Within the next 48 hours, I will spend time reflecting with about 100 people on the topic of mercy. In his short time as pontiff of the Roman Catholic Church, Pope Francis has electrified the world with his bold statements and writings on many topics and has manifested in his person and actions the love that runs as a theme through all that he proclaims. On December 8th of last year, Francis proclaimed a Jubilee Year of Mercy. The biblical understanding of sabbath stated that every seven years the land should lie fallow (resting the soil from the depletion caused by the crops) and after seven such cycles, the 50th year – jubilee – when people would also rest, “giving back” during which land was to be returned to original owner and captives were to be set free, the underlying intent being to restore right relationships and ensure that everyone had the means to live a productive life.
Although a complicated concept from the Book of Leviticus that bears some study to comprehend, the remains of the practice of jubilee in most cases – far beyond Jewish law – is the sense of restoring right relationships: with God, among people and with the earth.

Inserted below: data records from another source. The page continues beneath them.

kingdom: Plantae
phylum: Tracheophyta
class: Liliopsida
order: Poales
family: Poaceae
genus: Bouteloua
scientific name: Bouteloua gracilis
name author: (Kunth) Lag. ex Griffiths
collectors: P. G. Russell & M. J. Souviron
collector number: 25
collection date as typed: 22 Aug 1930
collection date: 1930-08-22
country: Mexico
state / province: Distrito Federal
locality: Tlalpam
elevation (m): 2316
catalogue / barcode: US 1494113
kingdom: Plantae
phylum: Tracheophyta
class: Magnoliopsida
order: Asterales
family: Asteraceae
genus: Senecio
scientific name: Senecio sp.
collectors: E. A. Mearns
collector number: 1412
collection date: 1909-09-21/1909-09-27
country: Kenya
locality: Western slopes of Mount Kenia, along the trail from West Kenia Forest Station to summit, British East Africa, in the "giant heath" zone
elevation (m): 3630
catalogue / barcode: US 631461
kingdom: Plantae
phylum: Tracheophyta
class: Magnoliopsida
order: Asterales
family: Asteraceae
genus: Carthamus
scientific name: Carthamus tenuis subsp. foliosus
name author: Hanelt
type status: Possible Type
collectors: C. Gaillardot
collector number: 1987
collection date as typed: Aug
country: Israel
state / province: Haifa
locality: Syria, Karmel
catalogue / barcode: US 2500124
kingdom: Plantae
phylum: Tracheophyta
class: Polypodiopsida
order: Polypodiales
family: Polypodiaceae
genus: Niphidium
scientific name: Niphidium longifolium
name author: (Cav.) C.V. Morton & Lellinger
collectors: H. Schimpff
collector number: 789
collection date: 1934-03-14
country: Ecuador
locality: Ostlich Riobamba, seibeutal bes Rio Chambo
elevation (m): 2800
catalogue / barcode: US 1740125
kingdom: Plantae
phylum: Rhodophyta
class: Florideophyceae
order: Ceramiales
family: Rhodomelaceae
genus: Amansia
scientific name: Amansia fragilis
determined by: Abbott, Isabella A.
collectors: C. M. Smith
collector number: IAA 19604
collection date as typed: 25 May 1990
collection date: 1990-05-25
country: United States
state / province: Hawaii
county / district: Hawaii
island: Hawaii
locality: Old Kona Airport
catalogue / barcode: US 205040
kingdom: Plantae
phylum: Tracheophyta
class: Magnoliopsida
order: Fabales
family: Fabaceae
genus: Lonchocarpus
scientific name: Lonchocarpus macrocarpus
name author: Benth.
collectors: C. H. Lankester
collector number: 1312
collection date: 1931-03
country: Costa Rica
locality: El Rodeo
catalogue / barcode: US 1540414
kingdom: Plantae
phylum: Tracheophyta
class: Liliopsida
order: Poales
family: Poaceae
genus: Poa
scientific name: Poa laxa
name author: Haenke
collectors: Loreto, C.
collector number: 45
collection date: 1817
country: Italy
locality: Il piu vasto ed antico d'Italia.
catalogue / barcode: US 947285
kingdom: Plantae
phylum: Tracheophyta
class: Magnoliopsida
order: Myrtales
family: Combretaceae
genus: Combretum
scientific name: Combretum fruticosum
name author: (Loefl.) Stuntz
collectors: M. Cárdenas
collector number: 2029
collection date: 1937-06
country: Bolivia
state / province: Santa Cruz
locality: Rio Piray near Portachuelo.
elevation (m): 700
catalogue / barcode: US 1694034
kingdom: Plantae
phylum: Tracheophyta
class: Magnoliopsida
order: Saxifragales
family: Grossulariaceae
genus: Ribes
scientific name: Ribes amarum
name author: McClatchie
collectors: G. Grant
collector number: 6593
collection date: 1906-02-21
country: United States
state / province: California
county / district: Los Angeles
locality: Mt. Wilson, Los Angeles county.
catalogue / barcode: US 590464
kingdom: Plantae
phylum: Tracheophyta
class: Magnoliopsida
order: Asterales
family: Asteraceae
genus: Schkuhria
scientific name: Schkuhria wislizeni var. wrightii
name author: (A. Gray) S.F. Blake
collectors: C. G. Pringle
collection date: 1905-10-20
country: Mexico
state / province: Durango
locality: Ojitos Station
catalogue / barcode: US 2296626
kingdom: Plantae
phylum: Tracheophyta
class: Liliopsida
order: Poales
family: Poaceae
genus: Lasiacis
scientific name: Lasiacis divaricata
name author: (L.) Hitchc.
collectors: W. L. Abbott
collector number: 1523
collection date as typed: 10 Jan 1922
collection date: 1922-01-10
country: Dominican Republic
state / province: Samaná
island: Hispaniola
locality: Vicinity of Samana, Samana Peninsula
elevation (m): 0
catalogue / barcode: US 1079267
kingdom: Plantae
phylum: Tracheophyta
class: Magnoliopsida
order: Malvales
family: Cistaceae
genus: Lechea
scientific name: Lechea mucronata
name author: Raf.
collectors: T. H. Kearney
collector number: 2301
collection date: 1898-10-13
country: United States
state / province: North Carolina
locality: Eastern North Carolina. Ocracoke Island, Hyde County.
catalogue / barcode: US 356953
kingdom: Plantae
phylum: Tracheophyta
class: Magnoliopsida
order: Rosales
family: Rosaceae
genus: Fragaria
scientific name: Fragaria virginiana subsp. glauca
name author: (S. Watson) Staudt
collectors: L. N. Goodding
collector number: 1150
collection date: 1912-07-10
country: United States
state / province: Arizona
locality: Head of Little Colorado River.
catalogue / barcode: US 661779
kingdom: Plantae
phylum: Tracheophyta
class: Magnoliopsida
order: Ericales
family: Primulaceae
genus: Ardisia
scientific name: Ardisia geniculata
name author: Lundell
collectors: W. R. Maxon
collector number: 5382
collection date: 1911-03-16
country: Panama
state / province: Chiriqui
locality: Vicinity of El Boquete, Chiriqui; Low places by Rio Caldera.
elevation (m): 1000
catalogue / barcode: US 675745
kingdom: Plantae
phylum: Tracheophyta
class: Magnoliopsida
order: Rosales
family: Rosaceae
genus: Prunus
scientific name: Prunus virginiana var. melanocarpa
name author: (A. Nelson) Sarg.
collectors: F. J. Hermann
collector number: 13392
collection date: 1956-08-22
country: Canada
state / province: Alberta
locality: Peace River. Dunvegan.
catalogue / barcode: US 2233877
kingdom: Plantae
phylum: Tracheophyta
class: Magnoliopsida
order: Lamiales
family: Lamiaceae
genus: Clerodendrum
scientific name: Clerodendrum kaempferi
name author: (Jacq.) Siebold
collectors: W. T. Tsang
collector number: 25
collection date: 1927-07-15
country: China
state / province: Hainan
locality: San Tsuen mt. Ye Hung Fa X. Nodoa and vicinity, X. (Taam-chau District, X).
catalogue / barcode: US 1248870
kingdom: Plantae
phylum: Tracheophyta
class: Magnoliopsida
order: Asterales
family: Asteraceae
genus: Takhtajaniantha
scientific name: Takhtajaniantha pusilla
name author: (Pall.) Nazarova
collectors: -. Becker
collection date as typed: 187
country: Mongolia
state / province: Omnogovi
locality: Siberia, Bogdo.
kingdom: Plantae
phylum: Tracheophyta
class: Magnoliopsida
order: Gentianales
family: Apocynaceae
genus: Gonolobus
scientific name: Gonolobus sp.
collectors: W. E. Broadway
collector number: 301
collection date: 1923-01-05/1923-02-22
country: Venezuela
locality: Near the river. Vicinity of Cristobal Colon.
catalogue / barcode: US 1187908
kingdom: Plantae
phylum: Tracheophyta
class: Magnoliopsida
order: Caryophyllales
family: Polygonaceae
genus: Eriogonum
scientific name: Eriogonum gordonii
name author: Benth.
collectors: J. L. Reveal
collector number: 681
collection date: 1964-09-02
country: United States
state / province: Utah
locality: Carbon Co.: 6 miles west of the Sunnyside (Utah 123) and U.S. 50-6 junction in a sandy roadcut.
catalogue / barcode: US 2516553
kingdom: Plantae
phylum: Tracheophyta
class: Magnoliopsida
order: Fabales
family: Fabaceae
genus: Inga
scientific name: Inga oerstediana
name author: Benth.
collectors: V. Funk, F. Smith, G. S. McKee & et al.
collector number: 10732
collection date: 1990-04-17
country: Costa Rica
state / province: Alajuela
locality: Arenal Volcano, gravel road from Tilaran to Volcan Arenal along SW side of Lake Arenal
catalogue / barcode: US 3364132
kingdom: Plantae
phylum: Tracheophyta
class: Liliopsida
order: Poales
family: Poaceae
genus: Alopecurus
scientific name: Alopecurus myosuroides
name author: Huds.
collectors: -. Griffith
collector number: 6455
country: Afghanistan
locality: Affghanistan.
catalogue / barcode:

It is in this sense that Pope Francis speaks of Mercy, a concept that has lost a sense of fullness in our time and culture and needs to be restored. Here is a portion of his proclamation:
We need constantly to contemplate the mystery of mercy. It is a wellspring of joy, serenity and peace. Mercy: the word reveals the very mystery of the Most Holy Trinity. Mercy: the ultimate and supreme act by which God comes to meet us. Mercy: the fundamental law that dwells in the heart of every person who looks sincerely into the eyes of his brothers and sisters on the path of life. Mercy: the bridge that connects God and humans, opening our hearts to the hope of being loved forever despite our sinfulness.
We are at the halfway point in this jubilee year, past time to begin interiorizing the words – the deeds – contained in the above paragraph. One small act of compassion would be a good start (or conscious continuation) for our “mission of mercy” – something we would do or say to someone in need, even perhaps if that someone were ourselves.